Unfortunately, E&M documentation can be confusing. Medicare has identified the following common E&M documentation errors involving Current Procedural Terminology (CPT) code series 99211-99215 (established patient, office, or other outpatient visit) and 99231-99233 (subsequent hospital care):
- The documentation did not support the level of service billed (upcoding of services).
- The documentation did not support medical necessity.
- The physician did not submit the documentation Medicare requested.
- There was inappropriate billing of modifier 25 with E&M services.
- There was incomplete or insufficient documentation.
- Services were rendered by one physician and billed by another.

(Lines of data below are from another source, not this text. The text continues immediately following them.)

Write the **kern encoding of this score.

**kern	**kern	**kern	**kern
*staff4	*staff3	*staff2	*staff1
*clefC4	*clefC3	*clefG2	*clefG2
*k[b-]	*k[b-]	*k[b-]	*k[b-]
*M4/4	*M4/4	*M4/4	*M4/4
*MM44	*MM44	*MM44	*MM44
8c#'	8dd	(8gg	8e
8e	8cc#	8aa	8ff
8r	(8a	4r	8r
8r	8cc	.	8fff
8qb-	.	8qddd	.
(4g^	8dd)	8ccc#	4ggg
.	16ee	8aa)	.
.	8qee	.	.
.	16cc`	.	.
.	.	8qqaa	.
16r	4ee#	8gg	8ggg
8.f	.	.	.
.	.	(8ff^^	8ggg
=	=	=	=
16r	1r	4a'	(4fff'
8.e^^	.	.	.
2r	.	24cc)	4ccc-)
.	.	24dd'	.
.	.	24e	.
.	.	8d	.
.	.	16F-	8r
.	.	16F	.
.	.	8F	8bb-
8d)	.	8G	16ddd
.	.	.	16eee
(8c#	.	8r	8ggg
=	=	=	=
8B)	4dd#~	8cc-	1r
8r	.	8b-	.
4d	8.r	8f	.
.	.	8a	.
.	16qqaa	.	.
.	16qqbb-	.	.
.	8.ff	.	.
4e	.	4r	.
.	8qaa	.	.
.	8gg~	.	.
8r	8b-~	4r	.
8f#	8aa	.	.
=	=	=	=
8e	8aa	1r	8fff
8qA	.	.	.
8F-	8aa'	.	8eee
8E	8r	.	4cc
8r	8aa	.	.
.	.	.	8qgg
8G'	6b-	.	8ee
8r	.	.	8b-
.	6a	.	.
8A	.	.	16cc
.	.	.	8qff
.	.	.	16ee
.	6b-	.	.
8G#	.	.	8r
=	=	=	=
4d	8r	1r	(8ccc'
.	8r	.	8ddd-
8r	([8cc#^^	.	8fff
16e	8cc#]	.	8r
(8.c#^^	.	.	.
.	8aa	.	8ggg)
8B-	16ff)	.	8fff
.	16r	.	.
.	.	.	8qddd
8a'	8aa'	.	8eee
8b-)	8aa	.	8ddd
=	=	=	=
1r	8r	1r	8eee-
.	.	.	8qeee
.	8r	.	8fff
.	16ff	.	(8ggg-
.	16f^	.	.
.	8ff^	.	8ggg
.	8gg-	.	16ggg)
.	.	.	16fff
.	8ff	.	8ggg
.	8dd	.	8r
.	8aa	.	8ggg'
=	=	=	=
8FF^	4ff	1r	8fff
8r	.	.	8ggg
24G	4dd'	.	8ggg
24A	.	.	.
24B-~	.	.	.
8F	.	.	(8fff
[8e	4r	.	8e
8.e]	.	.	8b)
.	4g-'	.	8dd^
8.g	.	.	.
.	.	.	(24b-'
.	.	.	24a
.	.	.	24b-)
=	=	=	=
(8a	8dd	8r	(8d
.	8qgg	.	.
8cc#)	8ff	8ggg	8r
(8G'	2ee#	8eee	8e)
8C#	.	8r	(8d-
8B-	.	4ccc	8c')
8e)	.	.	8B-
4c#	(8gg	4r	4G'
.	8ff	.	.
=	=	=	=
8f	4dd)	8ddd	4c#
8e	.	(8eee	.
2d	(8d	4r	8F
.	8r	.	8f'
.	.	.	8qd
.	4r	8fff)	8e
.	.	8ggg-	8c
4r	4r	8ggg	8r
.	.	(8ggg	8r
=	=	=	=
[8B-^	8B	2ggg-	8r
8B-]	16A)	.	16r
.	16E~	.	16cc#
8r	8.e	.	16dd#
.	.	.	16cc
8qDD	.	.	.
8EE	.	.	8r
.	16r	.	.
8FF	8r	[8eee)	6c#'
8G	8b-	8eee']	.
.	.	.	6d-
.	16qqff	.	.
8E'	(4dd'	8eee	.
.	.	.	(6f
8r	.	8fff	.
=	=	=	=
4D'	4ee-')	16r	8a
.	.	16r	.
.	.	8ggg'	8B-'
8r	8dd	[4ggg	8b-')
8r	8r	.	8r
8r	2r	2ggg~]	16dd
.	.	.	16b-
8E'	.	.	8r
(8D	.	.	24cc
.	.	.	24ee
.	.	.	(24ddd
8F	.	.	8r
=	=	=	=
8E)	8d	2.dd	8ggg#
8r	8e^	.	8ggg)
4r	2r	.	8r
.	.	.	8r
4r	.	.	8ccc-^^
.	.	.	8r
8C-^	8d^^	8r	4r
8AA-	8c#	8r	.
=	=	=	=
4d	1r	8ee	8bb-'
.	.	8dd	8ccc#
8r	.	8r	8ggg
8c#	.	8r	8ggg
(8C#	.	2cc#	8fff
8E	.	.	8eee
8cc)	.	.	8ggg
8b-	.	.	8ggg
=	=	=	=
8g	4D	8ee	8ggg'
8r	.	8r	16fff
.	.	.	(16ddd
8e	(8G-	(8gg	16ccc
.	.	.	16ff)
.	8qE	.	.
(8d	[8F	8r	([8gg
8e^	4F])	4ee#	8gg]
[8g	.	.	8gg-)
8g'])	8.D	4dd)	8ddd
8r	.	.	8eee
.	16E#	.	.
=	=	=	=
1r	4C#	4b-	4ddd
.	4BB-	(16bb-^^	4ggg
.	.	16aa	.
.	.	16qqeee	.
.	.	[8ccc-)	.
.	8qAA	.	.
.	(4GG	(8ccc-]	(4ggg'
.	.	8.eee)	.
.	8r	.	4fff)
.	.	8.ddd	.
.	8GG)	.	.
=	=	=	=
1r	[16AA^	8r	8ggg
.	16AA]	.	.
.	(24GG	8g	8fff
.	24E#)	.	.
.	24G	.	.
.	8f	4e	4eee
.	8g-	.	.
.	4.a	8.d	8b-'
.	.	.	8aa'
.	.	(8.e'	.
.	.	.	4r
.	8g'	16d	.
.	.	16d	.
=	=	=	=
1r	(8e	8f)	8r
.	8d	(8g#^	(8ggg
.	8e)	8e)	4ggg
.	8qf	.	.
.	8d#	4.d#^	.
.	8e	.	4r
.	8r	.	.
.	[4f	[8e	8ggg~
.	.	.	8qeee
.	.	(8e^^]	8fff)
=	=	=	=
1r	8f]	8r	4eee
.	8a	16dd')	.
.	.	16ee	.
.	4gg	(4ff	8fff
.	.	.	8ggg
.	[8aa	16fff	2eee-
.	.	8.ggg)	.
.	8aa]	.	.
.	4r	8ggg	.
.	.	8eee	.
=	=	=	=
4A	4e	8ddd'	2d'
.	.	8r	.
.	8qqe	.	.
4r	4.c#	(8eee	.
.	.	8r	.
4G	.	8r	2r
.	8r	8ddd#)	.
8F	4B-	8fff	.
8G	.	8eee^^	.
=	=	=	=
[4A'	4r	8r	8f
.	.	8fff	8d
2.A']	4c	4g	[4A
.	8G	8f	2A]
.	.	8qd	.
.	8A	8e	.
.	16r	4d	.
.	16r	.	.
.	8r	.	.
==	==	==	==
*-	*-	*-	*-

- Conflicting information was noted in the documentation, e.g., the date of service in the documentation was different from the date of service billed, or the diagnosis on the claim was not consistent with the diagnosis in the medical record.
- Dates of service were altered.
- Handwriting was illegible and/or copy quality poor.
- Incident-to services were billed incorrectly.
- Code 99211 was billed incorrectly for calls to the pharmacy to fill prescriptions; no face-to-face encounter or E&M service was provided.
- Most interval histories were documented at a problem-focused level for subsequent hospital visits.
- The documentation failed to specify the topic and/or issues discussed when using counseling and coordination time for CPT code selection.
Remember, for all services billed, your documentation must show that the services performed and billed to Medicare are medically necessary, meet Medicare coverage criteria, are actually rendered and documented in the patient's record, and meet CPT code criteria.